I might have to invest a few mornings to read Etgar Keret’s newest collection of short stories. It may be directly related to what I’ve reading and thinking about for the last year.
A transcript of one intriguing bookstagram outburst, probably AI-generated:
The uncanny background of “Bubbler”, never fully explained, is the pervasive presence of a secretive and perhaps not fully benevolent cult that has come to believe that the bulk of a person’s life is spent wandering about in a sort of parallel universe, more real than the universe we inhabit. This parallel universe is lived in a category of consciousness entirely outside of waking or sleep. This state is far from unconscious, but inaccessible to consciousness and memory. According to the cult, how a person conducts themselves in this parallel universe determines the mood and themes of that person’s waking hours and the fragments of dreams they can recall. The obtrusive and, as we will see, quite distressing public rituals of the cult are claimed to improve life in the putative “real world” enjoyed by adepts.
Or maybe I’ll skip reading the story, and avoid purchasing yet another bulky and costly book, and for once settle for the review of the story. With both fiction and business writing, I find I get more than what I need from the writing about the writing.
It is probably no accident that an Israeli author (even a secular one) would weave such Kabbalistic (or Kabbaloidal?) ideas into absurdist short stories.

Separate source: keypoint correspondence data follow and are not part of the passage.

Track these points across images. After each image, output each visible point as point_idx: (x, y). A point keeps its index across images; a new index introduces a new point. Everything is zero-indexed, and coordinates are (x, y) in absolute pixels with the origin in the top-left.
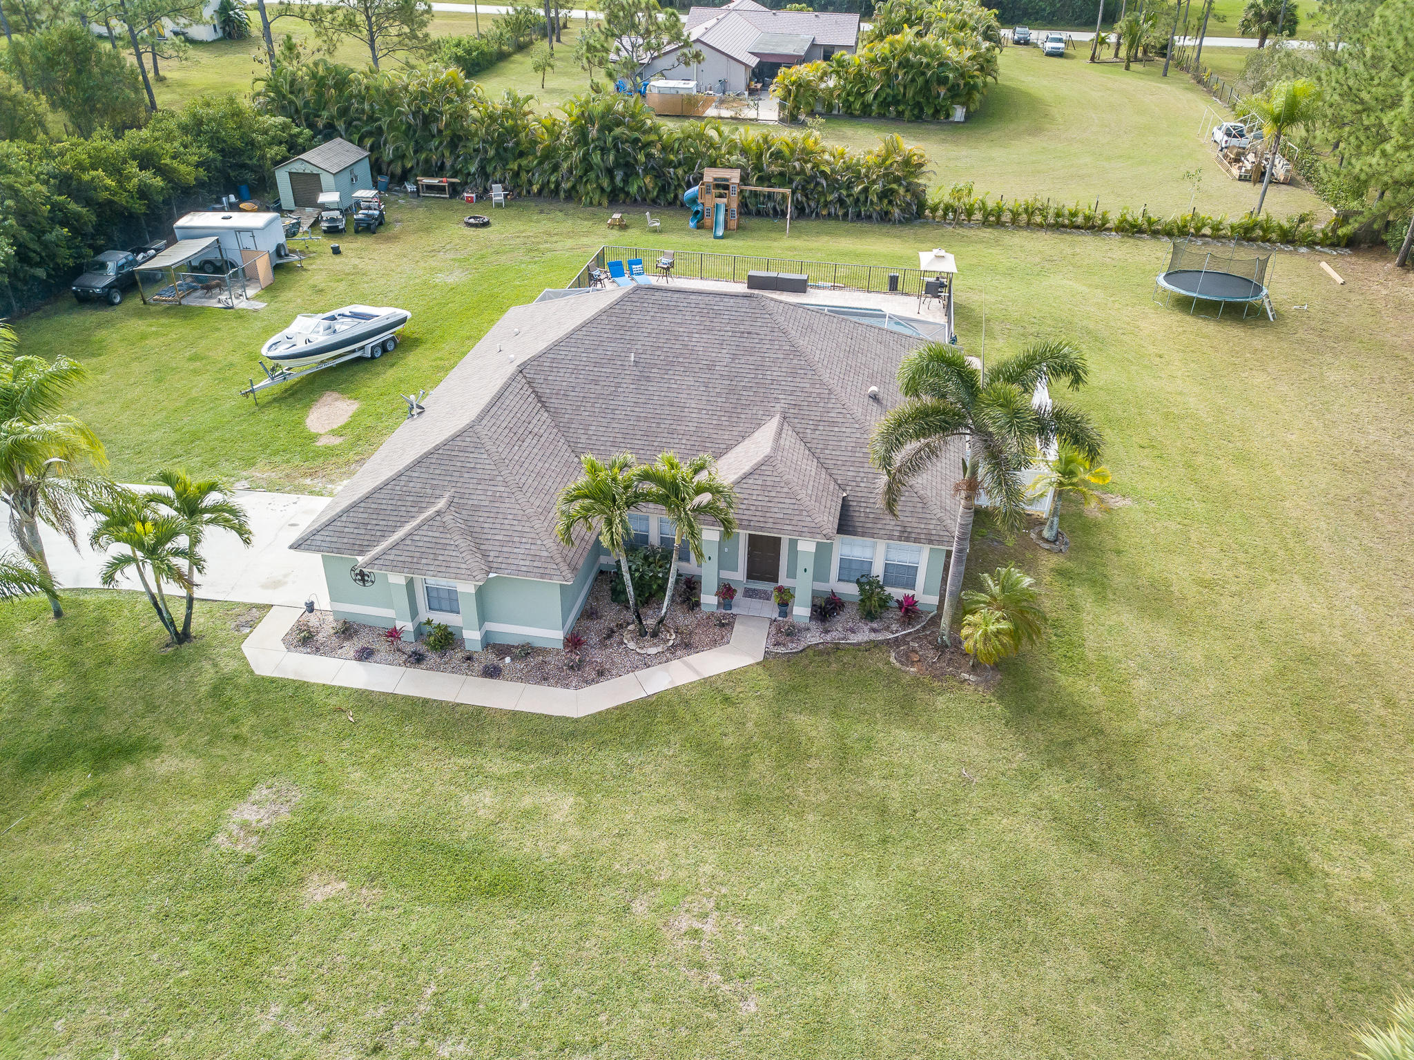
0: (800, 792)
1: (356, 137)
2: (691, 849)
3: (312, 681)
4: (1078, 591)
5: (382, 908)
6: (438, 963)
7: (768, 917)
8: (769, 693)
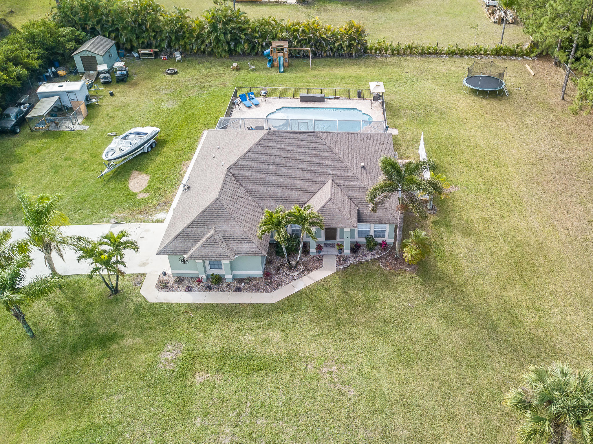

It brings a passage from Scholem to mind, and makes me wonder if Keret ever read it:
It is generally believed that the attitude of mysticism toward history is one of aloofness, or even of contempt. The historical aspects of religion have a meaning for the mystic chiefly as symbols of acts which he conceives as being divorced from time, or constantly repeated in the soul of every man. Thus the exodus from Egypt, the fundamental event of our history, cannot, according to the mystic, have come to pass once only and in one place; it must correspond to an event which takes place in ourselves, an exodus from an inner Egypt in which we all are slaves. Only thus conceived does the Exodus cease to be an object of learning and acquire the dignity of immediate religious experience. In the same way, it will be remembered, the doctrine of “Christ in us” acquired so great an importance for the mystics of Christianity that the historical Jesus of Nazareth was quite often relegated to the background. If, however, the Absolute which the mystic seeks is not to be found in the varying occurrences of history, the conclusion suggests itself that it must either precede the course of mundane history or reveal itself at the end of time. In other words, knowledge both of the primary facts of creation and of its end, of eschatological salvation and bliss, can acquire a mystical significance.
“The Mystic,” says Charles Bennett in a penetrating essay,” “as it were forestalls the processes of history by anticipating in his own life the enjoyment of the last age.” This eschatological nature of mystical knowledge becomes of paramount importance in the writings of many Jewish mystics…
In a way, “Bubbler” provides a real, if extremely silly, theory of how “time” preceding and anteceding time might transpire within a lifetime.
And now that I think about it, this also reminds me of an obscure little meditation I wrote on the conspicuous presence of oblivion in meditation. I’m probably just making up connections that aren’t there, but now I can tell I’m going to have to buy this book. I guess I’ll have to move something to storage to make room on my limited shelf space for another book, that no doubt will also end up in storage.